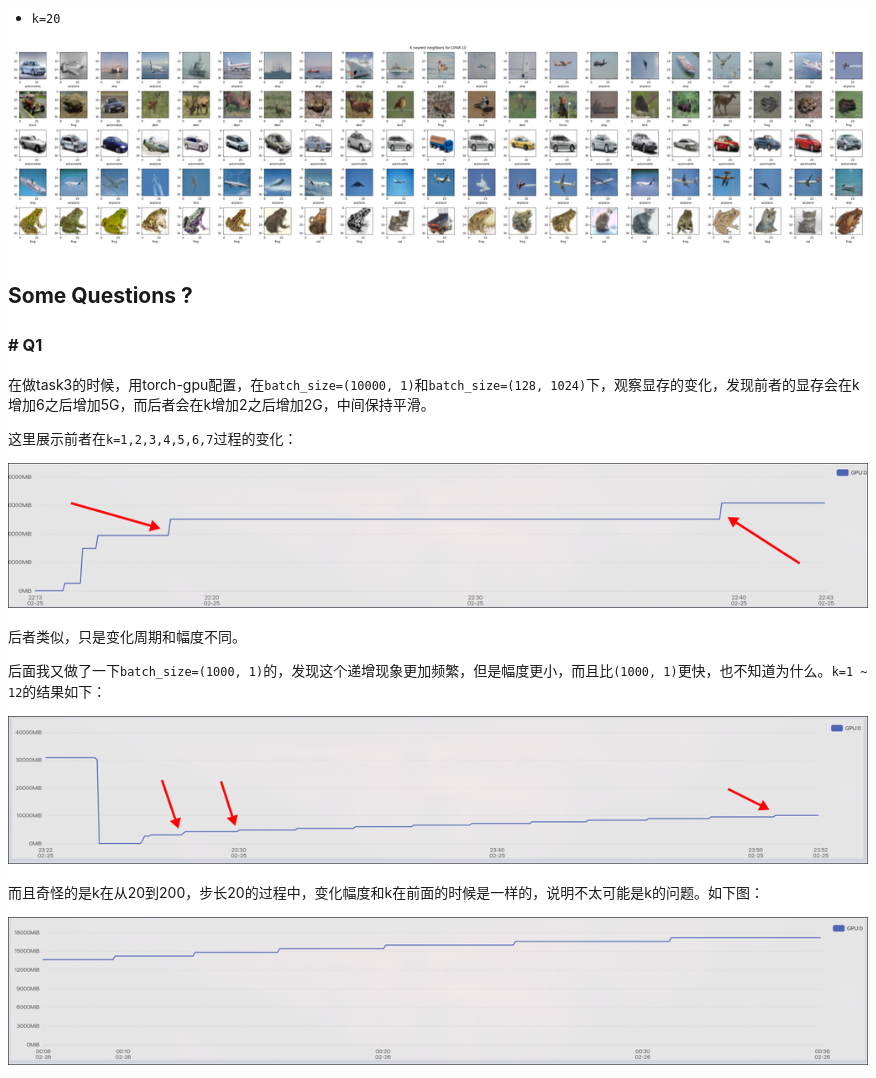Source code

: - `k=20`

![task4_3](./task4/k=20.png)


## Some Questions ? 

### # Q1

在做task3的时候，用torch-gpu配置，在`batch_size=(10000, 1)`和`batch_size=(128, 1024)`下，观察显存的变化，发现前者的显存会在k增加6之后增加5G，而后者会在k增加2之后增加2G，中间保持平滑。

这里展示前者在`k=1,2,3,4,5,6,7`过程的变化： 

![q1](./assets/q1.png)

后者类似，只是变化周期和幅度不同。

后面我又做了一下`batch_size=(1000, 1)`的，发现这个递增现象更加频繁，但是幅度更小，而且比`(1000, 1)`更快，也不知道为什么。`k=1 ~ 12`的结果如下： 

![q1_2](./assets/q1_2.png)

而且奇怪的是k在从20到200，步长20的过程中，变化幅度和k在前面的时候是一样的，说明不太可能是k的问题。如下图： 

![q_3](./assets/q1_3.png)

+ + +

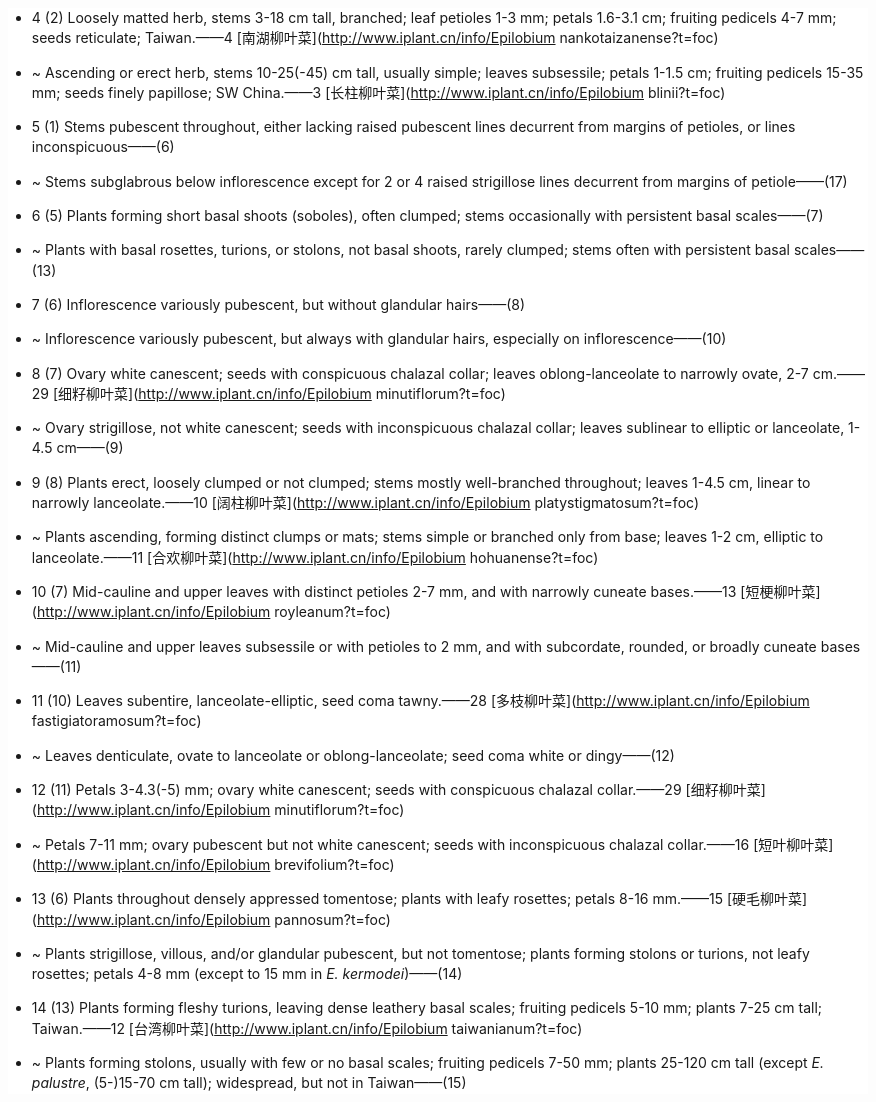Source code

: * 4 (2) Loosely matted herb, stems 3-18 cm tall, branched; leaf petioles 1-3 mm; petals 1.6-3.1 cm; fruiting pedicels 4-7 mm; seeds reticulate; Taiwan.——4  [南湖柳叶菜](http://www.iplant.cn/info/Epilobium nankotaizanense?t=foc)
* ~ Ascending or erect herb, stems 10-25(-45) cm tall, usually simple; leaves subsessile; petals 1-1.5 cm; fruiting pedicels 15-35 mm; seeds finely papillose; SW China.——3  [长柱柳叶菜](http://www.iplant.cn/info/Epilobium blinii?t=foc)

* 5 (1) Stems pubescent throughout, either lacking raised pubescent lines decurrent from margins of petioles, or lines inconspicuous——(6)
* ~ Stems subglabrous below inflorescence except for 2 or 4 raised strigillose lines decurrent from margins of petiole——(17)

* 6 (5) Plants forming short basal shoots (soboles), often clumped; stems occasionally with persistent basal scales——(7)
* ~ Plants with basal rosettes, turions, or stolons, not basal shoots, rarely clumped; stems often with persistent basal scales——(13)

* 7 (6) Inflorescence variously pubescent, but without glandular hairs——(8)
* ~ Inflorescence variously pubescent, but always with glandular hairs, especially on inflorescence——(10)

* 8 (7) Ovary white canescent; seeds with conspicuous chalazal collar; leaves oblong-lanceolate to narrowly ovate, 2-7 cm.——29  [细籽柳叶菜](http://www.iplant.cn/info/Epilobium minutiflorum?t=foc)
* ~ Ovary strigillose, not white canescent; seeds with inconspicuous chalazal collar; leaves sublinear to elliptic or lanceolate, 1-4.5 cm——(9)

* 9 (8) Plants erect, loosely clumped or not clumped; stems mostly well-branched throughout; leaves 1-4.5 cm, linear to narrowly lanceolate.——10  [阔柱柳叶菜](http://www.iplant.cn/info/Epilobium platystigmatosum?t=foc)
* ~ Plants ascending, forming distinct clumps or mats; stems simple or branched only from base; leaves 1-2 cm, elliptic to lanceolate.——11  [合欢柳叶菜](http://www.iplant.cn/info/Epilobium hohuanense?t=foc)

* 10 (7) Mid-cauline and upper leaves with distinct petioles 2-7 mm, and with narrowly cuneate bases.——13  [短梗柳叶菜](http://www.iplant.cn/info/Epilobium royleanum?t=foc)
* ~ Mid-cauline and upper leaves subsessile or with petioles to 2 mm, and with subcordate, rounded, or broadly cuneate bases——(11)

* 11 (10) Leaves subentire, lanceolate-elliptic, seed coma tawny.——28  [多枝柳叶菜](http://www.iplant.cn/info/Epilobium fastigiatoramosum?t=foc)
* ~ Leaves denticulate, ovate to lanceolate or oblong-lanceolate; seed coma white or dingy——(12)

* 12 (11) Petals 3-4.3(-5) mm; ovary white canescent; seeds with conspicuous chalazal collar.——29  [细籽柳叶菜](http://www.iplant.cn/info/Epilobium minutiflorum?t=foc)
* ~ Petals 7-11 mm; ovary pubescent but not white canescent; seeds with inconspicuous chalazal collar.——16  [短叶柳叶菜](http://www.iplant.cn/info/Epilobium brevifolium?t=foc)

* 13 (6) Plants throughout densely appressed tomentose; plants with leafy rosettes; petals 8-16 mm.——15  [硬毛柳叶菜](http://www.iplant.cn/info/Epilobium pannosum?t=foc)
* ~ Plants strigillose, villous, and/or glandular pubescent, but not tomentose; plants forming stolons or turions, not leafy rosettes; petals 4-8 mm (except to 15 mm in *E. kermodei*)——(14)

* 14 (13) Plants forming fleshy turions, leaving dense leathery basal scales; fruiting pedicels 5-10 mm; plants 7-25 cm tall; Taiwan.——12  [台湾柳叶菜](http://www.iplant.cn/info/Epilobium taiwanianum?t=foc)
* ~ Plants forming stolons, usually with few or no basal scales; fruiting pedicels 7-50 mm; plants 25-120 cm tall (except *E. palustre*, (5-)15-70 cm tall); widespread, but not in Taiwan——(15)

+ + +

REQUIRED WORK:
Please give back, exactly as it stands above, the stretch from the line with "Plants ascending, forming" through the line with "14 (13) Plants", and no line outside it.

SOLVED PROBLEM:
* ~ Plants ascending, forming distinct clumps or mats; stems simple or branched only from base; leaves 1-2 cm, elliptic to lanceolate.——11  [合欢柳叶菜](http://www.iplant.cn/info/Epilobium hohuanense?t=foc)

* 10 (7) Mid-cauline and upper leaves with distinct petioles 2-7 mm, and with narrowly cuneate bases.——13  [短梗柳叶菜](http://www.iplant.cn/info/Epilobium royleanum?t=foc)
* ~ Mid-cauline and upper leaves subsessile or with petioles to 2 mm, and with subcordate, rounded, or broadly cuneate bases——(11)

* 11 (10) Leaves subentire, lanceolate-elliptic, seed coma tawny.——28  [多枝柳叶菜](http://www.iplant.cn/info/Epilobium fastigiatoramosum?t=foc)
* ~ Leaves denticulate, ovate to lanceolate or oblong-lanceolate; seed coma white or dingy——(12)

* 12 (11) Petals 3-4.3(-5) mm; ovary white canescent; seeds with conspicuous chalazal collar.——29  [细籽柳叶菜](http://www.iplant.cn/info/Epilobium minutiflorum?t=foc)
* ~ Petals 7-11 mm; ovary pubescent but not white canescent; seeds with inconspicuous chalazal collar.——16  [短叶柳叶菜](http://www.iplant.cn/info/Epilobium brevifolium?t=foc)

* 13 (6) Plants throughout densely appressed tomentose; plants with leafy rosettes; petals 8-16 mm.——15  [硬毛柳叶菜](http://www.iplant.cn/info/Epilobium pannosum?t=foc)
* ~ Plants strigillose, villous, and/or glandular pubescent, but not tomentose; plants forming stolons or turions, not leafy rosettes; petals 4-8 mm (except to 15 mm in *E. kermodei*)——(14)

* 14 (13) Plants forming fleshy turions, leaving dense leathery basal scales; fruiting pedicels 5-10 mm; plants 7-25 cm tall; Taiwan.——12  [台湾柳叶菜](http://www.iplant.cn/info/Epilobium taiwanianum?t=foc)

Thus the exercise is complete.